#2
Tugas yang Aneh
Dia bernama panggilan Munqidl. Lengkapnya Munqidh Minad-Dhalal. Nama yang selalu menjadi perbincangan di tengah-tengah santri. Dikagumi dan didengarkan pendapatnya. Pendekar keilmuan pilih tanding yang sudah menundukkan orang-orang alim dari luar pesantren ini. Seperti singa yang aumannya menggentarkan lawan-lawan debatnya.
Sudah lama aku mendengar namanya disebut-sebut oleh guru-guru di pondokku sebelumnya. Dari lisan mereka ada yang memberinya julukan "Singa Bahtsul Masa'il". Tapi aku kurang memedulikan pembicaraan mereka. Kesibukanku mengabdi kepada Kiai Mi'yar dan menemani safari dakwah beliau membuatku tak peduli pada peta dialektika keilmuan antar pesantren. Tidak seperti empat tahun lalu, saat masih sering terlibat dalam musyawarah-musyawarah antar pesantren.
Pada suatu ketika Kiai Mi'yar memanggilku dan menyampaikan bahwa aku akan ditugaskan di pondok saudaranya untuk mengawasi salah seorang santri di sana. Santri yang dimaksud adalah orang yang namanya selalu terdengar di telinga: Munqidl.

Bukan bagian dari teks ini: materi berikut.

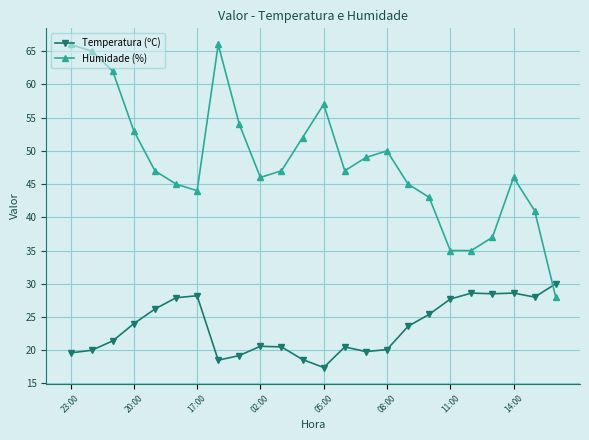

Rank the series by their average value, from highest to lowest.

Humidade (%), Temperatura (ºC)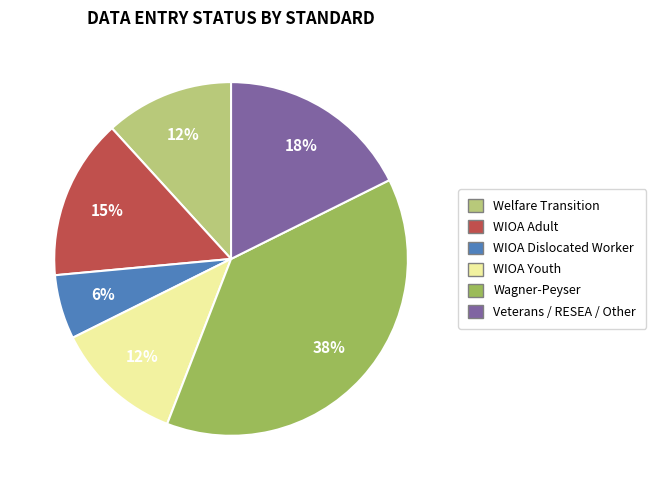

Do Veterans / RESEA / Other and WIOA Adult together represent more than half of the pie?

No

"Saya menganggap kamu bisa saya pasrahi menjalankan tugas ini," ucapnya dengan suara meyakinkan dan penuh wibawa. Aku jadi bertanya-tanya: Ada apa di balik santri itu? Kenapa mesti diawasi?
Aku memasuki Ma'had Al-Ghazali sehari setelah penugasan itu. Mulanya, Kiai Mi'yar membawaku sowan ke Kiai Basith, pengasuh pondok. Dia menyampaikan tujuan-tujuan penempatanku di sini. Setiap pembicaraannya penuh dengan simbol-simbol, seperti sengaja merahasiakan banyak hal di hadapanku. Sebagai santri khadim kiai, aku mengerem setiap keinginan untuk menyingkap simbol-simbol itu. Kata kunci dalam setiap pembicaraan itu adalah nama Munqidl. Membuatku ingin segera bertemu dengan santri yang menyandang nama itu.
Di tempat baru ini, aku ditempatkan di kamar khusus, berdampingan dengan kamarnya Munqidl. Saat aku datang, dia sedang kuliah ke luar pondok. Kiai Mi'yar segera meninggalkanku sebelum Munqidl datang. Terbersit pertanyaan-pertanyaan yang sulit kujawab dalam hati. Seakan tahu apa yang terbersit dalam hati, guru spiritualku itu berkata, "belum saatnya kamu tahu alasannya."
Aku hanya mengangguk-angguk sambil menunduk. Perasaanku seperti orang yang sedang ditaruh di sebuah jalan gelap untuk mengawasi seseorang yang lebih tahu arah jalan. Meraba-raba langkah di selubung warna hitam. Aku masih menebak-nebak apakah Kiai memang benar-benar menugaskanku atau sekadar menguji kesetiaan sebagai santri.
*
Aku kebingungan akan memulai perkenalan ini dari mana. Pemuda bertelinga lancip ke atas dan berkulit putih yang selama ini hanya kukenal namanya benar-benar kulihat langsung di depan kamarnya. Tubuh tegapnya menghentikan langkah di teras kamar ketika ada seorang santri menyodorkan kitab kuning yang sedang terbuka.
Dari tempatku menyimak, terlihat lancip hidungnya. Kopyah hitam menutupi bagian atas rambutnya yang panjang sebahu, menunjukkan bahwa dia sudah punya lisensi khusus untuk dikecualikan dari sebagian peraturan pesantren. Dari berita yang kuperoleh, di pesantren ini sebenarnya dilarang memanjangkan rambut. Tapi bagi santri yang sudah hafal bolak-balik seribu bait kitab Alfiyah beserta makna dan pemahamannya boleh memanjangkan rambut hingga sebahu. Agar santri-santri bisa dengan mudah bertanya tentang ilmu nahwu kepada ahlinya.
Tubuhnya yang tegap berdiri mengomat-kamitkan bibir sembari menunjuk ke pusaka salaf itu. Santri yang menyodorkan kitab itu menyimak dengan agak mendongak. Kepalanya hanya mencapai dagu pemuda berambut sebahu itu. Jelas sekali si santri terlihat puas menyimak suara yang muncul dari bibir itu. Sejurus kemudian si santri mundur, lalu melangkah pelan hingga jauh dari tempat itu. Pemuda berambut panjang itu menggerakkan tubuh menuju ke arahku.